> _Task instructions_
Collect each line of the entries that holds the string "plans".

──────── Data to process

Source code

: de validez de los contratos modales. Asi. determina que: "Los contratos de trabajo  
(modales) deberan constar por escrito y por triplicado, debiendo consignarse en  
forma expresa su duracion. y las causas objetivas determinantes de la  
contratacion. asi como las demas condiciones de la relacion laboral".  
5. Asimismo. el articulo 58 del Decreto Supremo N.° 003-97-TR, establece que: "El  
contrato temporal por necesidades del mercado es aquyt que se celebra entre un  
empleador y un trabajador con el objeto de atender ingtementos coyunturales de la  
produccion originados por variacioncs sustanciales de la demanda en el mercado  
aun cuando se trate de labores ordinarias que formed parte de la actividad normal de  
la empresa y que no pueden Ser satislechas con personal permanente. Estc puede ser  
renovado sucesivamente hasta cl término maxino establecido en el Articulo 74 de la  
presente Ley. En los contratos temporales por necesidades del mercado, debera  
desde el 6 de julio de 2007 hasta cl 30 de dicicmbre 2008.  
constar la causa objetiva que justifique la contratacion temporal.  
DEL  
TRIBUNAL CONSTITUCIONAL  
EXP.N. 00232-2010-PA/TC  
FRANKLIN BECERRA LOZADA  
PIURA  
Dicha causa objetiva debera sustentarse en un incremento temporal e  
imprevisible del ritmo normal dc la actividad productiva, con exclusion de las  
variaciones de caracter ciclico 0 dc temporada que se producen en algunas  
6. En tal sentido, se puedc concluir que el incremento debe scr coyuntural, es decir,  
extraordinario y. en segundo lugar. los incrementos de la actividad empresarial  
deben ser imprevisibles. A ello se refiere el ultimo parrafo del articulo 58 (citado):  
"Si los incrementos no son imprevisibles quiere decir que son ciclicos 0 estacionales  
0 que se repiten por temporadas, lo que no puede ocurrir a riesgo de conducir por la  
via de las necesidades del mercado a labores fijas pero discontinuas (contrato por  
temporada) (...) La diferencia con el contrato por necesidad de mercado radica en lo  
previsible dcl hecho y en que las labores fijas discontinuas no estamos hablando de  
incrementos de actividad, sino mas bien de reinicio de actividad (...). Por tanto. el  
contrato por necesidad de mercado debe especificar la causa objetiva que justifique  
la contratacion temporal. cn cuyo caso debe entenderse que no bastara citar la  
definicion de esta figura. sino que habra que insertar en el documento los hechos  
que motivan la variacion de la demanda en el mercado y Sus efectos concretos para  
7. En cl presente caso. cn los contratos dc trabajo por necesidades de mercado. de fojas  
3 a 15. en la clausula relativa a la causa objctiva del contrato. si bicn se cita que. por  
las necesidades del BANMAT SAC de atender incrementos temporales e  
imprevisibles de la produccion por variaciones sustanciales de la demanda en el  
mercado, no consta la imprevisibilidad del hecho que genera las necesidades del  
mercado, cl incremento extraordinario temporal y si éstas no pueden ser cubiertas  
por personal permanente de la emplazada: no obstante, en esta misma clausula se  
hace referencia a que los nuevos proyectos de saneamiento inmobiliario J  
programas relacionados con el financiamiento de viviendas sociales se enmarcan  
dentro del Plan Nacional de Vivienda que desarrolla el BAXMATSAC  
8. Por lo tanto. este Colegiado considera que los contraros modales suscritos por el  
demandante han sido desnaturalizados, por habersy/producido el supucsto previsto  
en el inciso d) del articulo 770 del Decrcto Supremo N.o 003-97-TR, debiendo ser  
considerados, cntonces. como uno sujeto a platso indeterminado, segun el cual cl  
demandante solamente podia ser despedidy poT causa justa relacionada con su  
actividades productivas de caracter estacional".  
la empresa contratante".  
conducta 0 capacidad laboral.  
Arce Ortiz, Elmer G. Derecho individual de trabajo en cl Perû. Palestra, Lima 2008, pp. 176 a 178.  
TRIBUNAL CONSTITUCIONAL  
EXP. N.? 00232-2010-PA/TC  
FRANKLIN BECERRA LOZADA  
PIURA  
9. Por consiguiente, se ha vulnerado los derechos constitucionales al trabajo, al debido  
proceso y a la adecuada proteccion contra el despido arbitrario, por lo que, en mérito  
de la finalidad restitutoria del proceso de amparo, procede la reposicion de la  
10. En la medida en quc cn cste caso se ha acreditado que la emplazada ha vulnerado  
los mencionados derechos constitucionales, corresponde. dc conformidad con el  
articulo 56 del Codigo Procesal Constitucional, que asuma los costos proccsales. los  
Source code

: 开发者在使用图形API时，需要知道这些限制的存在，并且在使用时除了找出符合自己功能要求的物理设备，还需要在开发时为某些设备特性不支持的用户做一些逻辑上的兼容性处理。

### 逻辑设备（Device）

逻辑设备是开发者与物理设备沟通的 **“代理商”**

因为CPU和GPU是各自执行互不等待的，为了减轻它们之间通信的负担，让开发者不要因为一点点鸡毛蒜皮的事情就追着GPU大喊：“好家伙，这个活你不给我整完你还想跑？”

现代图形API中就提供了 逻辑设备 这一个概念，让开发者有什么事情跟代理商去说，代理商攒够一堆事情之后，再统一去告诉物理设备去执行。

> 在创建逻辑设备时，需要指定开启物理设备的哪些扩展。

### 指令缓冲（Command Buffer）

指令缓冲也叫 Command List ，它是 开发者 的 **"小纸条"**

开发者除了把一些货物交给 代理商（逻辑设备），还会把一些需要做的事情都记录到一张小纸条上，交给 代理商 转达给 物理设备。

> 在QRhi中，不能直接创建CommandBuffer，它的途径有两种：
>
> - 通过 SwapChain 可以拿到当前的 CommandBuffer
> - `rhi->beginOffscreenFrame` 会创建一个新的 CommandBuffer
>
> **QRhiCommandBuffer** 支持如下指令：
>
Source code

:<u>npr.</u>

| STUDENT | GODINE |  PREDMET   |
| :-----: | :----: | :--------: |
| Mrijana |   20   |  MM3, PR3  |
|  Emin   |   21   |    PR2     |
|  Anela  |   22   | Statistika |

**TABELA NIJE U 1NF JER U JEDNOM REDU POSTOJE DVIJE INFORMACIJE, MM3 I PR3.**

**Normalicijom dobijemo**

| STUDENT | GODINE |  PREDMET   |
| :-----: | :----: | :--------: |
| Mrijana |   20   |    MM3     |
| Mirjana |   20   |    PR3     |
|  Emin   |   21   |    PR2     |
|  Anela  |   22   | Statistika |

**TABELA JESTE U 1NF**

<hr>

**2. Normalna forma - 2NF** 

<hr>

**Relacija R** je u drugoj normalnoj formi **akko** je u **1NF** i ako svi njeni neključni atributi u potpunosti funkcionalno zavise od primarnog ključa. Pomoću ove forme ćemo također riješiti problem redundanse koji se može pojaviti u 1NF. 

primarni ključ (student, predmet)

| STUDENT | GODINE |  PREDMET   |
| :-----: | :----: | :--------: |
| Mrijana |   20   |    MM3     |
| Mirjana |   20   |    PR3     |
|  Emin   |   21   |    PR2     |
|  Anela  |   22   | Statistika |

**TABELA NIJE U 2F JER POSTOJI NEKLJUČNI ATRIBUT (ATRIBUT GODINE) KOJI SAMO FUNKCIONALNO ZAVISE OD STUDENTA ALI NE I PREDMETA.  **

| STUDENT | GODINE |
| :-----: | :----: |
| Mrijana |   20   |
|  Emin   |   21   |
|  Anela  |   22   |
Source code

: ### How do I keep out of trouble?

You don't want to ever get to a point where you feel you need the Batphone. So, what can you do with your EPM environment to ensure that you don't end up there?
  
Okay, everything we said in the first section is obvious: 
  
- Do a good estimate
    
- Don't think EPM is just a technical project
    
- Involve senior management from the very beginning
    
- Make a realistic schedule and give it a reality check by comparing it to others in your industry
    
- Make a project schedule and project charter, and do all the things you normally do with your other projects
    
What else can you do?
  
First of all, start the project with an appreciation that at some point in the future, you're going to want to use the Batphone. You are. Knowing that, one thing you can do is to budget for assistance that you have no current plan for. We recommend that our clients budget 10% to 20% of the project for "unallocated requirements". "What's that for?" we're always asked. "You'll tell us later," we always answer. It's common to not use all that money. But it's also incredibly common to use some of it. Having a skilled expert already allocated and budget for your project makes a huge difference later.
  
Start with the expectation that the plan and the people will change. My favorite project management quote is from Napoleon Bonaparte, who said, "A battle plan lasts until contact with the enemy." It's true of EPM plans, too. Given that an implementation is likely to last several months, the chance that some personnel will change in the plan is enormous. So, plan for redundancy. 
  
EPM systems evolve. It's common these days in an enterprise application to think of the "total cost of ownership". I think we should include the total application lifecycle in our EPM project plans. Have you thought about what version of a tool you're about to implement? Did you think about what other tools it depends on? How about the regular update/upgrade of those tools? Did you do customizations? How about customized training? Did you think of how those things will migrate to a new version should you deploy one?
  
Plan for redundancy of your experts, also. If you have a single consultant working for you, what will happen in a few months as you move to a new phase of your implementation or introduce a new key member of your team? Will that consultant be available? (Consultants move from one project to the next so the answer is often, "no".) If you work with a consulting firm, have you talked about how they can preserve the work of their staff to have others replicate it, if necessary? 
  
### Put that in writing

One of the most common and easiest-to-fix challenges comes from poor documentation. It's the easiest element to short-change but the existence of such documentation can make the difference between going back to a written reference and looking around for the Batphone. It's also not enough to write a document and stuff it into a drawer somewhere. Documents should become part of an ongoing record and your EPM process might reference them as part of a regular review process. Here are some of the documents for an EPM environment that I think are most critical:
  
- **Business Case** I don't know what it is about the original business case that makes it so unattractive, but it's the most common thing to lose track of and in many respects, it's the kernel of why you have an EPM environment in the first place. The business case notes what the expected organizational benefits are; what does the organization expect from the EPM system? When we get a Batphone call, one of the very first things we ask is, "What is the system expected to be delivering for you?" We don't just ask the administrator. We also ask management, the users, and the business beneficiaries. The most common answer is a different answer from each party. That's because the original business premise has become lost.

────────────────

> _Task solution_
Start with the expectation that the plan and the people will change. My favorite project management quote is from Napoleon Bonaparte, who said, "A battle plan lasts until contact with the enemy." It's true of EPM plans, too. Given that an implementation is likely to last several months, the chance that some personnel will change in the plan is enormous. So, plan for redundancy. 
EPM systems evolve. It's common these days in an enterprise application to think of the "total cost of ownership". I think we should include the total application lifecycle in our EPM project plans. Have you thought about what version of a tool you're about to implement? Did you think about what other tools it depends on? How about the regular update/upgrade of those tools? Did you do customizations? How about customized training? Did you think of how those things will migrate to a new version should you deploy one?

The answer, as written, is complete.